País terá nova safra histórica de grãos, mas só tem como guardar pouco mais da metade.
Entra ano, sai ano, e a celebração das sucessivas quebras de recordes agrícolas continua a ser ofuscada pelo problema crônico da falta de armazéns para estocagem, que ameaça minar a competitividade da safra nacional de grãos. Recente reportagem do Estadão mostrou que, nos últimos 20 anos, a safra tem crescido à média anual de 5,3%, enquanto o ritmo de crescimento da capacidade de armazenagem, já deficitária antes, segue vários passos atrás, em 3,4% ao ano, incapaz de acompanhar o avanço da produção agrícola.
No início do ano, uma compilação de projeções feita pelo Estadão/Broadcast Agro apontou aumento entre 2,5% e 6% do PIB da agropecuária em 2025, reunindo estimativas que levavam em conta, além da maior produção brasileira de grãos, a recuperação dos preços das commodities agrícolas e a valorização do dólar. Naquela ocasião, a previsão da Companhia Nacional de Abastecimento (Conab) era de uma safra 322,42 milhões de toneladas, estimativa revista em julho para 339,6 milhões de toneladas, recorde histórico.
Somente no primeiro trimestre do ano, a agropecuária cresceu 12,2%, em relação ao trimestre anterior, e puxou o avanço de 1,4% da economia nacional no período. Um quarto do crescimento de 2,9% do PIB brasileiro em relação ao primeiro trimestre do ano passado deveu-se à agropecuária, como constataram os técnicos do Instituto Brasileiro de Geografia e Estatística. Mas, apesar do bom desempenho, a Confederação da Agricultura e Pecuária do Brasil (CNA) alertava que o nível de investimento estava em risco. Pesavam contra as incertezas globais e o alto custo do financiamento.
O gargalo criado pelo déficit de armazenamento é o exemplo mais visível dos prejuízos logísticos que a agricultura enfrenta, que embaça o avanço tecnológico que deu ao País o diferencial de colher três safras por ano em uma mesma área. Acontece que, como mostrou este jornal, somente pouco mais de 63% dos grãos colhidos têm armazéns garantidos. O restante é deixado ao relento, exposto a intempéries, fungos e outras pragas que comprometem a qualidade do produto.

> _Dados brutos_
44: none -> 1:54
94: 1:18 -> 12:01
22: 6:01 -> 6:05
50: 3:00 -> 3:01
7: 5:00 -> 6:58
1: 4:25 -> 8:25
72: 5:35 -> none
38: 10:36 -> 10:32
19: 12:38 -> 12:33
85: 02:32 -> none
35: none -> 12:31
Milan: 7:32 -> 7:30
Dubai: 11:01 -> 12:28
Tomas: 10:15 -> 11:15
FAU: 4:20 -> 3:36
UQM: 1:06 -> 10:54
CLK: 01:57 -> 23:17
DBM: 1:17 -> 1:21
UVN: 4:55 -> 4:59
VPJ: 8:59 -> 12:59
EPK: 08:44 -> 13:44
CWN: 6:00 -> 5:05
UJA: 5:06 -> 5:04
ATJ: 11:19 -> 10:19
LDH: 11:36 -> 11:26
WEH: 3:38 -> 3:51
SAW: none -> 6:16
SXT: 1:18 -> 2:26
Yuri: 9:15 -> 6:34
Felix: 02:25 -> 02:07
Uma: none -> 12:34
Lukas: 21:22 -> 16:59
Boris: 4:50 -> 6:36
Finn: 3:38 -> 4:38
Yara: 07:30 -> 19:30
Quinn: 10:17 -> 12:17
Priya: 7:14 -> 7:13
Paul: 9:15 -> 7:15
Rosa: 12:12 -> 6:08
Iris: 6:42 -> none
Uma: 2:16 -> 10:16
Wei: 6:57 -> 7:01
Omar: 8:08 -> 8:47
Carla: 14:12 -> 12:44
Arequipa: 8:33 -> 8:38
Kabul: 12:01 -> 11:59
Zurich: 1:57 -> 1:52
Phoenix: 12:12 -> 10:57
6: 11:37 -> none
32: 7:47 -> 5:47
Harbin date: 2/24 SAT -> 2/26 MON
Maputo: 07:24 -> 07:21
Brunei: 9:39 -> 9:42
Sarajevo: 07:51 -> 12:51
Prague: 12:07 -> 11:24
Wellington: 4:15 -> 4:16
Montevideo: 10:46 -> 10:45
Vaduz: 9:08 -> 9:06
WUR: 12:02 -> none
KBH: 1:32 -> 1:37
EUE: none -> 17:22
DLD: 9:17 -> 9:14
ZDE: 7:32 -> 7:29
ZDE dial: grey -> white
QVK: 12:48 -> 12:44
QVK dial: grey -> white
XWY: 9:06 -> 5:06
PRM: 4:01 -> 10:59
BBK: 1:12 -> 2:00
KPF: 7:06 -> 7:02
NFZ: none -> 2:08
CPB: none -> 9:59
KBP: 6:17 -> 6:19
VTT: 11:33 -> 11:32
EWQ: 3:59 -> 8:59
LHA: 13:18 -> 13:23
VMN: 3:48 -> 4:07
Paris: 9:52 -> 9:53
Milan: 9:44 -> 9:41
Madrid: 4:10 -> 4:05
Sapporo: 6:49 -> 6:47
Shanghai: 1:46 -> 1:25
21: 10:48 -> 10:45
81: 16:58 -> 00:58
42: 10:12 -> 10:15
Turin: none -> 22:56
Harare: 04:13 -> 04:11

> _Exercícios_
- 1) Reproduza o trecho do texto sobre armazenagem de grãos que começa com as palavras que contêm "País terá nova" e termina com "da produção agrícola.".
- 2) De acordo com o texto sobre armazenagem de grãos, qual foi a taxa média anual de crescimento da safra nos últimos 20 anos?

> _Respostas esperadas_
- 1)
País terá nova safra histórica de grãos, mas só tem como guardar pouco mais da metade.
Entra ano, sai ano, e a celebração das sucessivas quebras de recordes agrícolas continua a ser ofuscada pelo problema crônico da falta de armazéns para estocagem, que ameaça minar a competitividade da safra nacional de grãos. Recente reportagem do Estadão mostrou que, nos últimos 20 anos, a safra tem crescido à média anual de 5,3%, enquanto o ritmo de crescimento da capacidade de armazenagem, já deficitária antes, segue vários passos atrás, em 3,4% ao ano, incapaz de acompanhar o avanço da produção agrícola.

- 2) 5,3% ao ano.